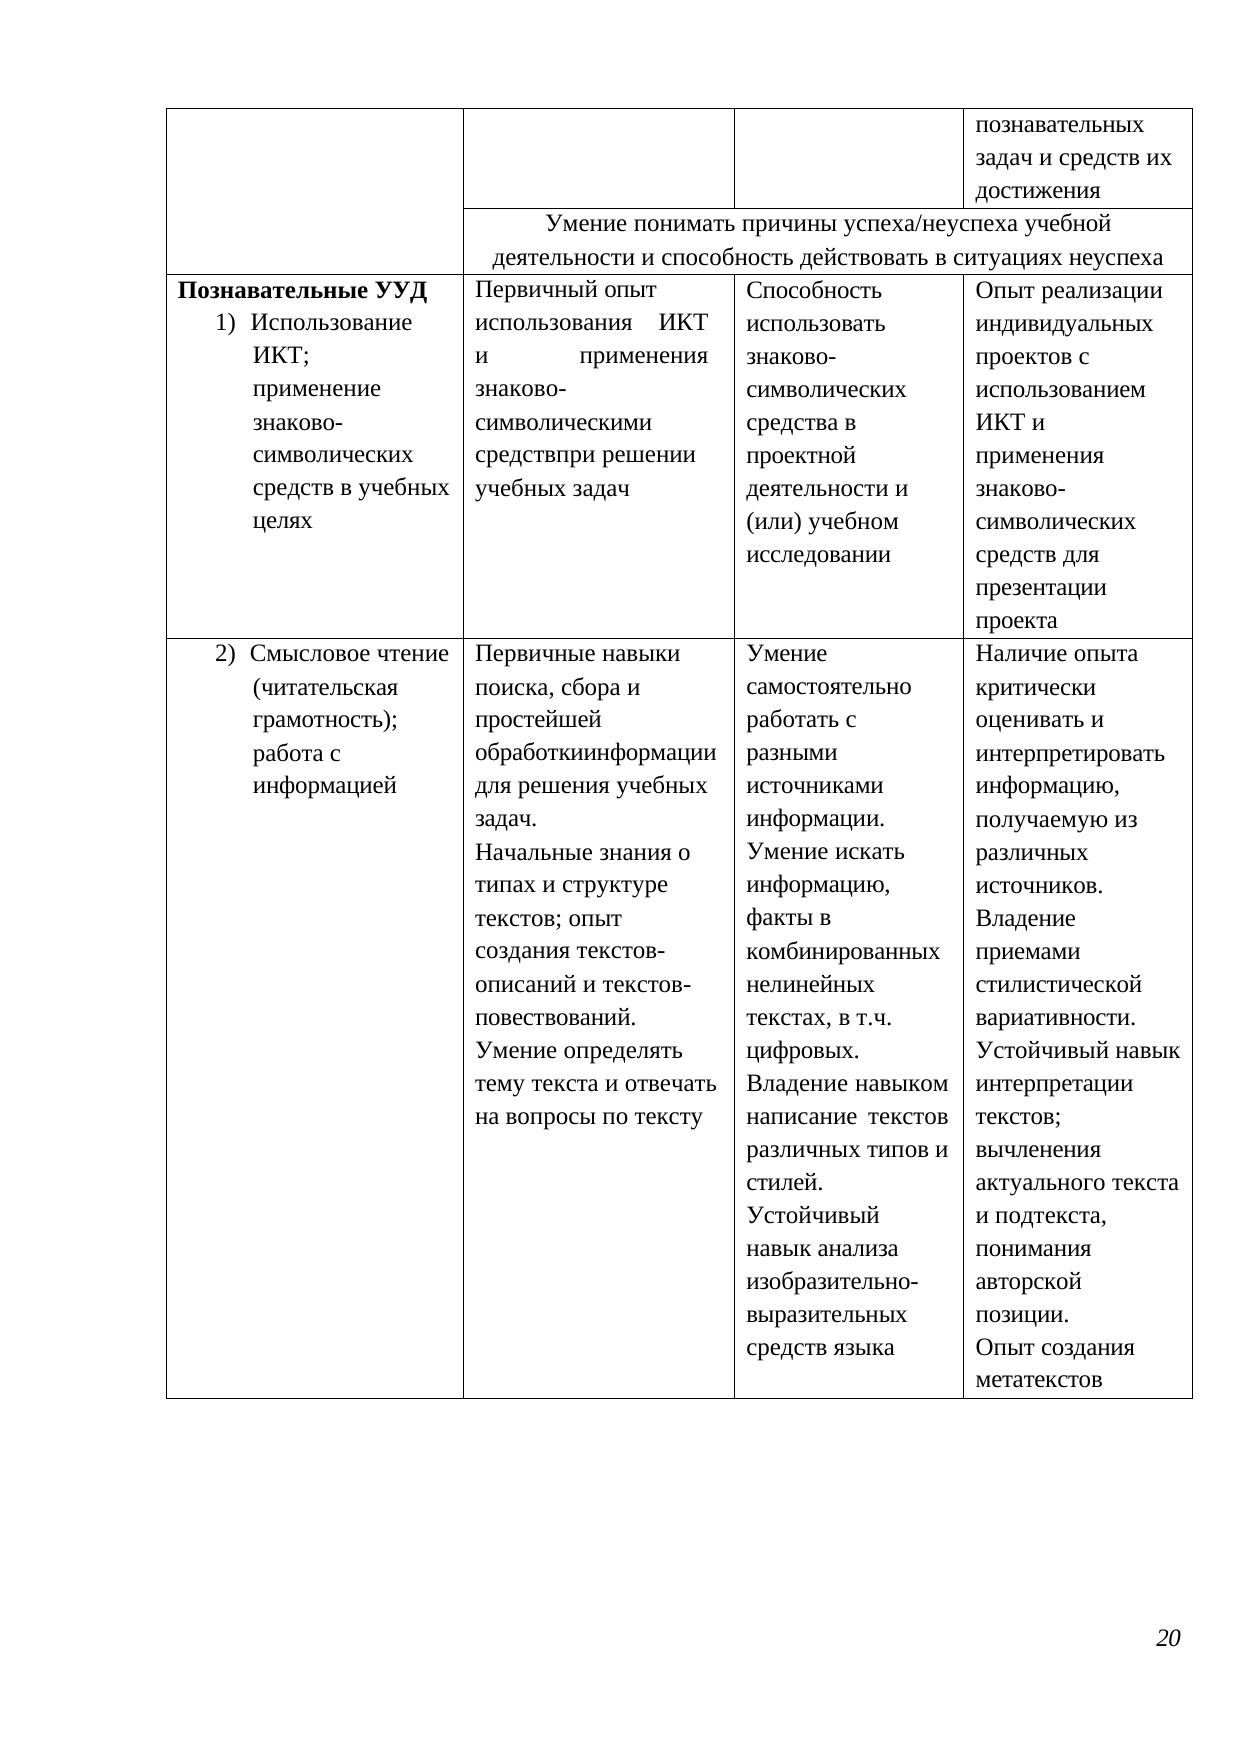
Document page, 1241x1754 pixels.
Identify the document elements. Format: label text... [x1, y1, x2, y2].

table_cell Умение понимать причины успеха/неуспеха учебной деятельности и способность действовать в ситуациях неуспеха [464, 209, 1192, 274]
table_cell Первичный опыт использования ИКТ и применения знаково- символическими средствпри решении учебных задач [464, 275, 734, 637]
table_cell Способность использовать знаково- символических средства в проектной деятельности и (или) учебном исследовании [735, 275, 963, 637]
table_cell Первичные навыки поиска, сбора и простейшей обработкиинформации для решения учебных задач. Начальные знания о типах и структуре текстов; опыт создания текстов- описаний и текстов- повествований. Умение определять тему текста и отвечать на вопросы по тексту [464, 639, 734, 1398]
table_header [167, 109, 463, 274]
table_cell Наличие опыта критически оценивать и интерпретировать информацию, получаемую из различных источников. Владение приемами стилистической вариативности. Устойчивый навык интерпретации текстов; вычленения актуального текста и подтекста, понимания авторской позиции. Опыт создания метатекстов [964, 639, 1192, 1398]
table_header [735, 109, 963, 208]
table_cell Опыт реализации индивидуальных проектов с использованием ИКТ и применения знаково- символических средств для презентации проекта [964, 275, 1192, 637]
table_cell 2) Смысловое чтение (читательская грамотность); работа с информацией [167, 639, 463, 1398]
table_header познавательных задач и средств их достижения [964, 109, 1192, 208]
table_cell Умение самостоятельно работать с разными источниками информации. Умение искать информацию, факты в комбинированных нелинейных текстах, в т.ч. цифровых. Владение навыком написание текстов различных типов и стилей. Устойчивый навык анализа изобразительно- выразительных средств языка [735, 639, 963, 1398]
table_cell Познавательные УУД 1) Использование ИКТ; применение знаково- символических средств в учебных целях [167, 275, 463, 637]
table_header [464, 109, 734, 208]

# # # # #

Aim of the task:
Everything in the entries above must be output again exactly, except the pictures.

Output of the exercise:
Document page, 1241x1754 pixels.
Identify the document elements. Format: label text... [x1, y1, x2, y2].

table_cell Умение понимать причины успеха/неуспеха учебной деятельности и способность действовать в ситуациях неуспеха [464, 209, 1192, 274]
table_cell Первичный опыт использования ИКТ и применения знаково- символическими средствпри решении учебных задач [464, 275, 734, 637]
table_cell Способность использовать знаково- символических средства в проектной деятельности и (или) учебном исследовании [735, 275, 963, 637]
table_cell Первичные навыки поиска, сбора и простейшей обработкиинформации для решения учебных задач. Начальные знания о типах и структуре текстов; опыт создания текстов- описаний и текстов- повествований. Умение определять тему текста и отвечать на вопросы по тексту [464, 639, 734, 1398]
table_header [167, 109, 463, 274]
table_cell Наличие опыта критически оценивать и интерпретировать информацию, получаемую из различных источников. Владение приемами стилистической вариативности. Устойчивый навык интерпретации текстов; вычленения актуального текста и подтекста, понимания авторской позиции. Опыт создания метатекстов [964, 639, 1192, 1398]
table_header [735, 109, 963, 208]
table_cell Опыт реализации индивидуальных проектов с использованием ИКТ и применения знаково- символических средств для презентации проекта [964, 275, 1192, 637]
table_cell 2) Смысловое чтение (читательская грамотность); работа с информацией [167, 639, 463, 1398]
table_header познавательных задач и средств их достижения [964, 109, 1192, 208]
table_cell Умение самостоятельно работать с разными источниками информации. Умение искать информацию, факты в комбинированных нелинейных текстах, в т.ч. цифровых. Владение навыком написание текстов различных типов и стилей. Устойчивый навык анализа изобразительно- выразительных средств языка [735, 639, 963, 1398]
table_cell Познавательные УУД 1) Использование ИКТ; применение знаково- символических средств в учебных целях [167, 275, 463, 637]
table_header [464, 109, 734, 208]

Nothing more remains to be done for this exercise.